La sentenza che ha assolto i due imputati dice che Miriam non è credibile, che si è inventata le violenze carnali, le torture, i sequestri, e anche la terribile scena in cui, dopo uno stupro di gruppo, i suoi persecutori le ricuciono la vagina con ago e filo, come a sottolinearne il possesso. Secondo il giudice preliminare Sofia Fioretta, i verbali di Miriam sono privi di qualunque riscontro e pieni di inverosimiglianze e contraddizioni. Secondo il pubblico ministero Stefano Ammendola ad essere inverosimile è invece lo scenario ipotizzato dalla sentenza: seguendo la motivazione del giudice, scrive il pm, Miriam sarebbe una mitomane «che si diletta a cucirsi la vagina da sola come forma di autolesionismo, che si picchia con corpi acuminati e riesce a farsi tagli a forma geometrica dietro la schiena oppure si fa prendere a calci da soggetti terzi consenzienti».
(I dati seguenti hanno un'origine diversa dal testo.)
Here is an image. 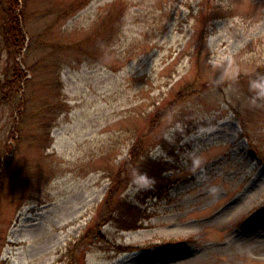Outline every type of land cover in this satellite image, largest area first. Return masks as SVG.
Returning a JSON list of instances; mask_svg holds the SVG:
<instances>
[{
    "label": "rangeland",
    "instance_id": "1",
    "mask_svg": "<svg viewBox=\"0 0 264 264\" xmlns=\"http://www.w3.org/2000/svg\"><path fill=\"white\" fill-rule=\"evenodd\" d=\"M79 1L24 6L23 92L64 107L16 141L0 97V264H264V0H89L62 18ZM133 149L172 184L149 200L122 172L144 211L123 231L102 204Z\"/></svg>",
    "mask_w": 264,
    "mask_h": 264
},
{
    "label": "trees",
    "instance_id": "2",
    "mask_svg": "<svg viewBox=\"0 0 264 264\" xmlns=\"http://www.w3.org/2000/svg\"><path fill=\"white\" fill-rule=\"evenodd\" d=\"M25 3L26 0H24V5H21L19 0H0V43L2 49L7 52V57L9 59V66L5 67L2 77H0V97H2V99L13 100V109L17 111V114L13 119L16 127L13 130L15 135L12 134V136L16 141L18 137L15 136L21 135L22 126L24 127V124L30 121V114H35V119L39 116L37 120H43L41 115H43L45 111H53L56 108L62 109L64 107L63 105L57 107L58 104L56 103H44L42 107L35 111L31 110V94L23 92L24 86L28 87V83L30 82L26 79V76L34 71L32 67H27L26 65L25 68H23L21 65L22 63L20 64L16 61L17 57L20 55L23 56V50L28 47V45H25L27 36L23 30L24 22L22 21L23 23H21V18L25 20L26 17V10H24ZM88 3L89 0H84L71 5L69 4L63 10L62 18L71 16L74 12L84 8ZM32 45L33 43L30 45L29 50L32 49ZM60 82L61 81H59L58 86H60ZM60 113L61 112L57 113L54 117V121H56ZM54 121L44 126L47 130V137L50 136L54 128ZM136 150L137 149H133L130 152L131 159L124 163V170L121 171V169L112 175V184L102 204L104 212H106L109 217L106 219L107 222H112L118 229L123 231L136 230L144 219V211L142 210V206H140V208L136 207L134 204L124 202L126 200L122 199V195H120V184L123 183L121 179L122 172H126L128 169L137 171V177L132 179V181L136 180L139 182V191L136 195L146 196L149 200L168 199V190L172 184L170 176H163L167 171H172L171 167L167 168L168 165L160 160L157 161L148 157L143 159L141 158V154ZM1 191L2 173L0 172V194ZM99 233L98 231V234ZM89 237L90 236L83 240L89 239Z\"/></svg>",
    "mask_w": 264,
    "mask_h": 264
}]
</instances>
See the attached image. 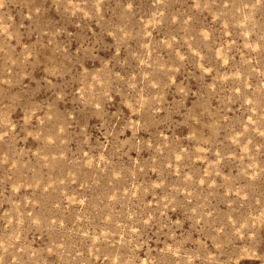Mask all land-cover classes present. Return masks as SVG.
I'll return each mask as SVG.
<instances>
[{
    "label": "rangeland",
    "instance_id": "rangeland-1",
    "mask_svg": "<svg viewBox=\"0 0 264 264\" xmlns=\"http://www.w3.org/2000/svg\"><path fill=\"white\" fill-rule=\"evenodd\" d=\"M0 264H264V0H0Z\"/></svg>",
    "mask_w": 264,
    "mask_h": 264
}]
</instances>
Delle violenze subite da Miriam secondo la Procura - che aveva chiesto per Bertini e la Stevanazzi otto anni di carcere per i reati di violenza carnale e riduzione in schiavitù - i riscontri più chiari sono i referti ospedalieri. Dei sequestri cui i due l'avrebbero sottoposta, dopo averla rintracciata dopo la sua fuga, la conferma sono anche i rapporti dei carabinieri arrivati a liberarla dopo una richiesta d'aiuto: «Gli scriventi riscontravano la presenza della donna all'interno del locale parruccheria collegato tramite una scala a chiocciola... la stessa veniva trovata al buio, in stato confusionale ed impaurita».

Tra gli elementi che avevano portato il giudice a assolvere per insufficienza di prove la coppia varesina c'era anche la decisione di Miriam di non presentarsi in aula a farsi interrogare. Se la donna ha davvero subìto quel che racconta, dice il giudice, aveva tutto l'interesse a venirlo a ripetere in aula. Ribatte il pm: Miriam è «un soggetto vulnerabile che non vuole sottoporsi a una vittimizzazione secondaria».

A dimostrare la credibilità della donna, secondo il pm «sono emersi importanti elementi che collegano la famiglia Bertin a soggetti legati al mondo del satanismo»: dietro l'apparenza da integralismo cattolico, con Radio Maria accesa in continuazione, la casa della coppia era secondo il pm la base operativa di una setta di adoratori del demonio, nelle cui grinfie Miriam era finita ancora minorenne, per venire poco dopo messa incinta da Bertin. La parola ora passa alla Corte d'appello.